Miscellaneous

This section covers some miscellaneous things in py_entitymatching.

CSV Format

The CSV format is selected because it’s well known and can be read by numerous external programs. Further, it can be easily inspected and edited by the users. You can read more about CSV formats here.

There are two common CSV formats that are used to store CSV files: one with attribute names in the first line, and one without. Both these formats are supported by py_entitymatching.

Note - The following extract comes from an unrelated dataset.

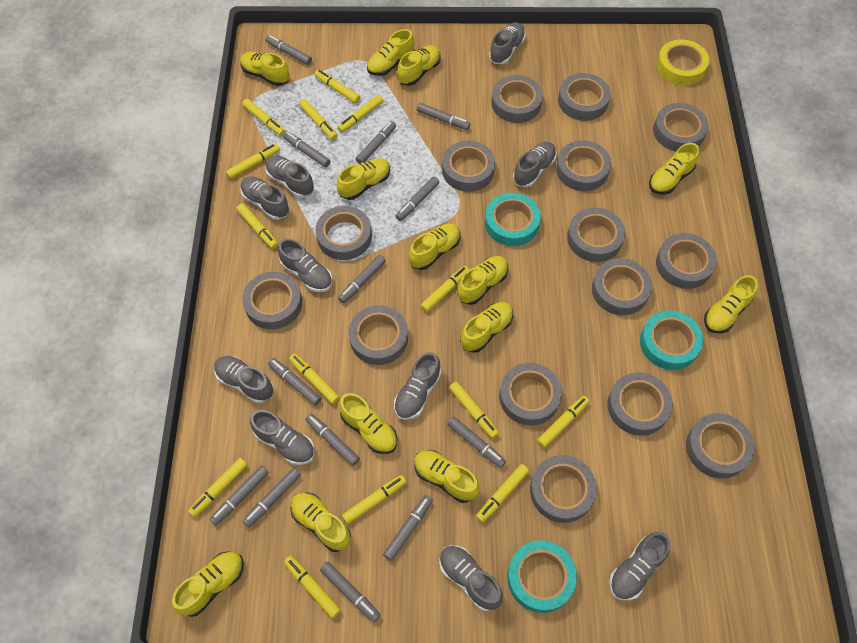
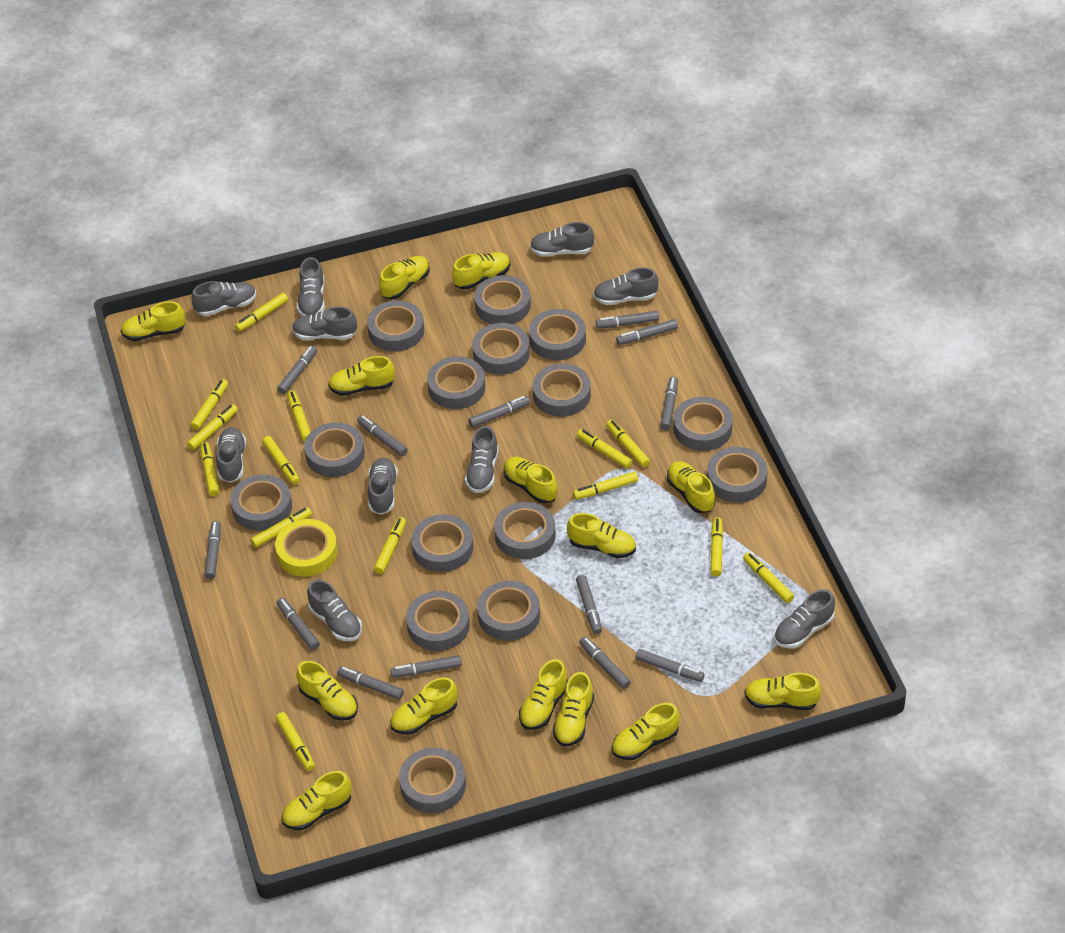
turquoise tape: 3 -> 0
yellow shoe: 13 -> 14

An example of a CSV file with attribute names is shown below:

ID, name, birth_year, hourly_wage, zipcode
a1, Kevin Smith, 1989, 30, 94107
a2, Michael Franklin, 1988, 27.5, 94122
a3, William Bridge, 1988, 32, 94321

An example of a CSV file with out attribute names is shown below:

a1, Kevin Smith, 1989, 30, 94107
a2, Michael Franklin, 1988, 27.5, 94122
a3, William Bridge, 1988, 32, 94321

Metadata File Format

The CSV file can be accompanied with a metadata file containing the metadata information of the table. Typically, it contains information such as key, foreign key, etc. The metadata file is expected to be of the same name as the CSV file but with .metadata extension. For example, if the CSV file table_A.csv contains table A’s data, then table_A.metadata will contain table A’s metadata. So, the metadata is associated based on the names of the files. The metadata file contains key-value pairs one per line and each line starts with ‘#’.

An example of metadata file is shown below:

#key=ID

In the above, the pair key=ID states that ID is the key attribute.

Writing a Dataframe to Disk Along With Its Metadata

To write a Dataframe to disk along with its metadata, you can use to_csv_metadata command in py_entitymatching. An example of using to_csv_metadata is shown below:

>>> em.to_csv_metadata(A, './table_A.csv')

The above command will first write Dataframe pointed by A to table_A.csv file in the disk (in CSV format), next it will write the metadata of table A stored in the Catalog to table_A.metadata file in the disk.

Please refer to the API reference of to_csv_metadata() for more details.

Note

Once the Dataframe is written to disk along with metadata, it can read using read_csv_metadata() command.

Writing/Reading Other Types of py_entitymatching Objects

After creating a blocker or feature table, it is desirable to have a way to persist the objects to disk for future use. py_entitymatching provides two commands for that purpose: save_object and load_object.

An example of using save_object is shown below:

>>> block_f = em.get_features_for_blocking(A, B)
>>> rb = em.RuleBasedBlocker()
>>> rb.add_rule([name_name_lev(ltuple, rtuple) < 0.4], block_f)
>>> em.save_object(rb, './rule_based_blocker.pkl')

load_object loads the stored object from disk. An example of using load_object is shown below:

>>> rb = em.load_object('./rule_based_blocker.pkl')

Please refer to the API reference of save_object() and save_object() for more details.